Mistake:
Warning: simplexml_load_string () [Function.simplexml-load string]: Entity: string 3: parser error: input is not correct UTF-8, specify encoding! Byte: 0xE7 0x61 0x69 0x73
XML from the database (output from view source in FF):
<?xml version="1.0" encoding="UTF-8" ?><audit><audit_detail> <fieldname>role_fra</fieldname> <old_value>Role en français</old_value> <new_value>Role ç en français</new_value> </audit_detail></audit></xml>
If I understand correctly, the error is related to the first one enclosed in the old_value tag. To be precise, the error is related to this byte-based: "çais"?
This is how I load the XML:
$xmlData = simplexml_load_string($ed['updates'][$i]['audit_data']);
I cycle using this:
foreach ($xmlData->audit_detail as $a){
A field in the database has a data text type and is set to utf8_general_ci.
My function for creating audit_detail stubs is:
function ed_audit_node($field, $new, $old){ $old = htmlentities($old, ENT_QUOTES, "UTF-8"); $new = htmlentities($new, ENT_QUOTES, "UTF-8"); $out = <<<EOF <audit_detail> <fieldname>{$field}</fieldname> <old_value>{$old}</old_value> <new_value>{$new}</new_value> </audit_detail> EOF; return $out; }
Insertion into the database is performed as follows:
function ed_audit_insert($ed, $xml){ global $visitor; $sql = <<<EOF INSERT INTO ed.audit (employee_id, audit_date, audit_action, audit_data, user_id) VALUES ( {$ed[emp][employee_id]}, now(), '{$ed[audit_action]}', '{$xml}', {$visitor[user_id]} ); EOF; $req = mysql_query($sql,$ed['db']) or die(db_query_error($sql,mysql_error(),__FUNCTION__)); }
The strangest part is this: (without xml declaration) in a simple PHP file:
$testxml = <<<EOF <audit><audit_detail> <fieldname>role_fra</fieldname> <old_value>Role en français</old_value> <new_value>Role &
$ xmlData = simplexml_load_string ($ testxml);
Can someone help shed some light on this?
Change # 1 . Now I am using the DOM to create an XML document and got rid of this error.
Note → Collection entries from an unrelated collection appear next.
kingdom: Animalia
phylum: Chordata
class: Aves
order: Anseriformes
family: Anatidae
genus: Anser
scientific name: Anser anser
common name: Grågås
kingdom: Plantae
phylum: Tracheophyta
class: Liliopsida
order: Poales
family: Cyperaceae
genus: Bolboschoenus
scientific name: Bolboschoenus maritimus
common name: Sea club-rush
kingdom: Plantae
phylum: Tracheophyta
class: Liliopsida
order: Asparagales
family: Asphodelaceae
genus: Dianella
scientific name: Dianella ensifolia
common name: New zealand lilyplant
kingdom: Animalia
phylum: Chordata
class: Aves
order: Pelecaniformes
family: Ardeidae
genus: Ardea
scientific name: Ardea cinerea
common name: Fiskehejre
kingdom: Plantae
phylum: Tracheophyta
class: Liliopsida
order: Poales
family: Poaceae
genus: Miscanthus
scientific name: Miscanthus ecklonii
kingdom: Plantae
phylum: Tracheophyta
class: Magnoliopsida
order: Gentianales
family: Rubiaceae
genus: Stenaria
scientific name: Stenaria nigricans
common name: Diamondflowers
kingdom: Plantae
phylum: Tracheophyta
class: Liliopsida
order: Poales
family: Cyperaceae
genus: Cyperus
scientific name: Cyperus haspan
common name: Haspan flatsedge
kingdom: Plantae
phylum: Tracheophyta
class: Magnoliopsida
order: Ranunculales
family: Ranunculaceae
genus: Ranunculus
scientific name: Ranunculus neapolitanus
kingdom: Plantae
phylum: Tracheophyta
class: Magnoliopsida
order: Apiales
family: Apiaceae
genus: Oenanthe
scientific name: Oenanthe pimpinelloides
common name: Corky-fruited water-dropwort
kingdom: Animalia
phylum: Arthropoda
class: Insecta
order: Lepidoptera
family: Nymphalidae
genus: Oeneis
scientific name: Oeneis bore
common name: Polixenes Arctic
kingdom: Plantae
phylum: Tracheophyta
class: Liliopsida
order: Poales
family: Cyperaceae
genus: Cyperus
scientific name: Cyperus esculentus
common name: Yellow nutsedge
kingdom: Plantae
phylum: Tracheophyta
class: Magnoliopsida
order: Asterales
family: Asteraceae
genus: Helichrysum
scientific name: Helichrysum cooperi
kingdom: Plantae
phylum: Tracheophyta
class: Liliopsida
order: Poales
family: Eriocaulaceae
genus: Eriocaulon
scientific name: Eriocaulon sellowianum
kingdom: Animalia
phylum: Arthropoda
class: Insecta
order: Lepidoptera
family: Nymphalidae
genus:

The function is here:
$dom = new DomDocument(); $root = $dom->appendChild($dom->createElement('audit')); $xmlCount = 0; if($role_fra != $curr['role']['role_fra']){ $root->appendChild(ed_audit_node($dom, 'role_fra', $role_fra, $curr['role']['role_fra'])); $xmlCount++; } ... function ed_audit_node($dom, $field, $new, $old){ //create audit_detail node $ad = $dom->createElement('audit_detail'); $fn = $dom->createElement('fieldname'); $fn->appendChild($dom->createTextNode($field)); $ad->appendChild($fn); $ov = $dom->createElement('old_value'); $ov->appendChild($dom->createTextNode($old)); $ad->appendChild($ov); $nv = $dom->createElement('new_value'); $nv->appendChild($dom->createTextNode($new)); $ad->appendChild($nv); //append to document return $ad; } if($xmlCount != 0){ ed_audit_insert($ed,$dom->saveXML()); }
However, I think I now have a display problem, as this text "Roééleç sé en franêais" (new_value) displays as:
display problem: 
In my HTML document, I have the following declaration for the content type (unfortunately, I do not have the keys to make changes here):
<html xmlns="http://www.w3.org/1999/xhtml" lang="en" xml:lang="en"> ... <meta http-equiv="Content-Type" content="text/html; charset=iso-8859-1" />
I tried iconv () to convert to ISO-8859-1, however most of the special characters are removed when the conversion is done. All that remains is "Ro" using this command:
iconv('UTF-8','ISO-8859-1',$node->new_value);
iconv: 
Field in db: utf8_general_ci. However, the encoding of the connection will be that by default.
Not quite sure where to go from here ...
Change # 2 . I tried utf8_decode to see if this helps, but it doesn’t.
utf8_decode($a->new_value);
Output: 
I also noticed that my field in db really contains UTF-8. It's good.